» **Task details**
Reproduce the items below with every "categories" replaced by "themes", leaving everything else unchanged. Omit the pictures from your answer.

» **Data to examine**
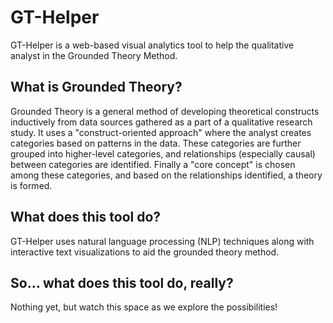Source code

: # GT-Helper

GT-Helper is a web-based visual analytics tool to help the qualitative analyst in the Grounded Theory Method.

## What is Grounded Theory?

Grounded Theory is a general method of developing theoretical constructs inductively from data sources gathered as a part of a qualitative research study.
It uses a "construct-oriented approach" where the analyst creates categories based on patterns in the data.
These categories are further grouped into higher-level categories, and relationships (especially causal) between categories are identified.
Finally a "core concept" is chosen among these categories, and based on the relationships identified, a theory is formed.

## What does this tool do?
GT-Helper uses natural language processing (NLP) techniques along with interactive text visualizations to aid the grounded theory method.

## So... what does this tool do, really?
Nothing yet, but watch this space as we explore the possibilities!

» **Reply to the exercise**
Source code

: # GT-Helper

GT-Helper is a web-based visual analytics tool to help the qualitative analyst in the Grounded Theory Method.

## What is Grounded Theory?

Grounded Theory is a general method of developing theoretical constructs inductively from data sources gathered as a part of a qualitative research study.
It uses a "construct-oriented approach" where the analyst creates themes based on patterns in the data.
These themes are further grouped into higher-level themes, and relationships (especially causal) between themes are identified.
Finally a "core concept" is chosen among these themes, and based on the relationships identified, a theory is formed.

## What does this tool do?
GT-Helper uses natural language processing (NLP) techniques along with interactive text visualizations to aid the grounded theory method.

## So... what does this tool do, really?
Nothing yet, but watch this space as we explore the possibilities!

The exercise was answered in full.